40. 予想外なプレゼント 5
短すぎる気はしますが、いい加減更新したいので一旦投稿します。
その後も言いたいことだけ言って、エルベートさんは女の子の様子も見ずに帰って行った。まあ、エリナさんがまだ憑いてたし、意識がないのに会ってもしょうがないって思ってるのかも。エルベートさん合理的だし。
半ば苦笑を漏らしながら、作業小屋を出る。エルベートさんの話が思ったよりも長かったみたいで、もう周囲が薄暗い。この辺りは木々が深くて光がほとんど射さないからもともと薄暗いんだけど、この感じだともう夕方かな。
・・・エリナさん、まだソルテスと遊んでるのかな? 朝から遊びに来てるんだけど・・・。ソルテスを一人にして還るような霊じゃないから大丈夫だと思うけど、そろそろ女の子も起きちゃいそうだし、様子見に行かないと。
家の中に戻りソルテスの部屋に行くと、ソルテスのベッドの脇に椅子を回し、ベッドの中を覗きこむ女の子 ―― エリナさんの姿があった。
『エリナさん』
軽く声をかけ、あまり音を立てないようにベッドに近づくと、遊びつかれたのかぐっすりと眠っているソルテスが視界に入る。ちらりとエリナさんを見ると、くすっと笑うエリナさんと目が合った。
「お手玉投げしてたら、突然倒れちゃうんだもの。凄く心配したのよ」
『よっぽど楽しかったんでしょうね』
小声で楽しそうに呟くエリナさんに苦笑を返す。僕は遊んでる最中に寝ちゃうほどは気合入れて遊ばないからなぁ。ひょっとすると物足りなかったのかな?
たまには思いっきり遊んであげようかと思いながら、いつものように手をぱたぱたしたりしないで静かに寝息を立てるソルテスを眺める。

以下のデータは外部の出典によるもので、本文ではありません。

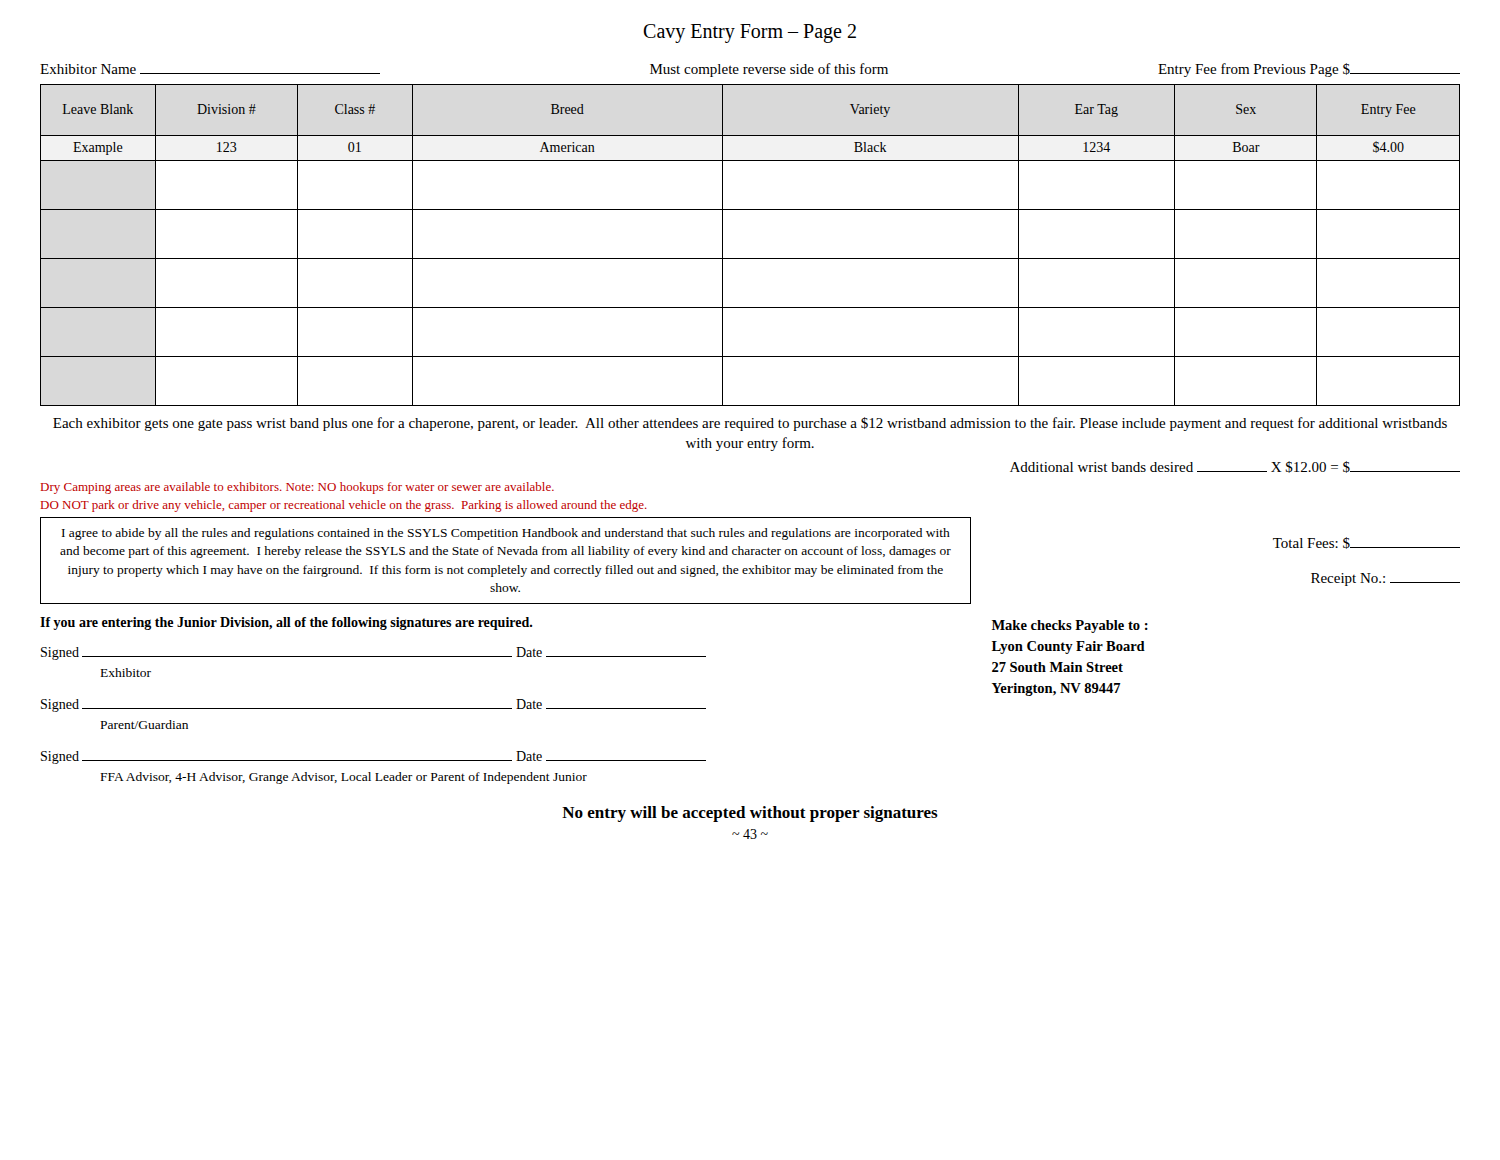Cavy Entry Form – Page 2
Exhibitor Name
Must complete reverse side of this form
Entry Fee from Previous Page $
| Leave Blank | Division # | Class # | Breed | Variety | Ear Tag | Sex | Entry Fee |
| --- | --- | --- | --- | --- | --- | --- | --- |
| Example | 123 | 01 | American | Black | 1234 | Boar | $4.00 |
Each exhibitor gets one gate pass wrist band plus one for a chaperone, parent, or leader. All other attendees are required to purchase a $12 wristband admission to the fair. Please include payment and request for additional wristbands with your entry form.
Additional wrist bands desired X $12.00 = $
Dry Camping areas are available to exhibitors. Note: NO hookups for water or sewer are available.
DO NOT park or drive any vehicle, camper or recreational vehicle on the grass. Parking is allowed around the edge.
I agree to abide by all the rules and regulations contained in the SSYLS Competition Handbook and understand that such rules and regulations are incorporated with and become part of this agreement. I hereby release the SSYLS and the State of Nevada from all liability of every kind and character on account of loss, damages or injury to property which I may have on the fairground. If this form is not completely and correctly filled out and signed, the exhibitor may be eliminated from the show.
Total Fees: $
Receipt No.:
If you are entering the Junior Division, all of the following signatures are required.
Signed Date
Exhibitor
Signed Date
Parent/Guardian
Signed Date
FFA Advisor, 4-H Advisor, Grange Advisor, Local Leader or Parent of Independent Junior
Make checks Payable to :
Lyon County Fair Board
27 South Main Street
Yerington, NV 89447
No entry will be accepted without proper signatures
~ 43 ~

・・・1年前と比べると、結構大きくなったかな? 手足もしっかりしたし、前よりベッドがちょっと小さく見える。
ソルテスの姿に口元が綻ぶのを感じつつ、エリナさんに視線を向ける。エリナさんは、幸せそうなのに何故か見ていて切なくなるような笑みを浮かべてソルテスを見ていた。
『・・・どうかしましたか?』
「ううん、ちょっと・・・・・・息子のことを思い出しちゃってね」
苦笑を漏らすエリナさんに、胸の辺りが少し痛く感じた。
そっか・・・産褥死だったから、名前も呼べなかったんだもんね。エリナさんの息子さんもソルテスよりは早く生まれたけど、半年くらいしか変わらない筈だし・・・本当は、一緒に遊びたかったんだろうな。
かける言葉が思いつかなくて僕が黙っているうちに、エリナさんが思い切り伸びをする。その顔にはいつもと同じ笑みが浮かんでいた。
「さて、そろそろ帰らないと。お迎えが来ちゃうわ」
エリナさん曰く、神霊が期日を過ぎても戻ってこない場合は天使の捜索が入るらしい。なんでも、申請した日数より長く地上にいると霊体に負荷がかかるからだそうだ。・・・昇天した霊には手厚いんだな。
『満足しましたか?』
「ええ! もう十分よ。これで後1年は大丈夫!」
何が大丈夫なのか分からないけど、楽しかったようで良かった。満面の笑みで拳を握るエリナさんを見ているとそう思う。と、エリナさんは部屋の脇にある椅子に腰かけ、目を閉じた。くたりと力の抜けた女の子の横に、満面に笑みを浮かべた霊体のエリナさんが姿を現す。
『本当に楽しかったわ。この子にもお礼を言っておいて』
『言っても困ると思いますけど・・・』
僕を一目見てあれだけ魘されていたんだから、神霊が交霊たなんて知ったらまた気絶する気がする。・・・起きた時の反応が心配だなぁ。
『じゃあシルト君、またね!』
機嫌よく踵を返したエリナさんの姿がフッと掻き消える。少しずつ遠ざかっていく気配に心の中で返事をすると、僕はソルテスの夕食の準備のために部屋を後にした。女の子のご飯も、用意しないとね。
たぶん、次でこの話は終わります。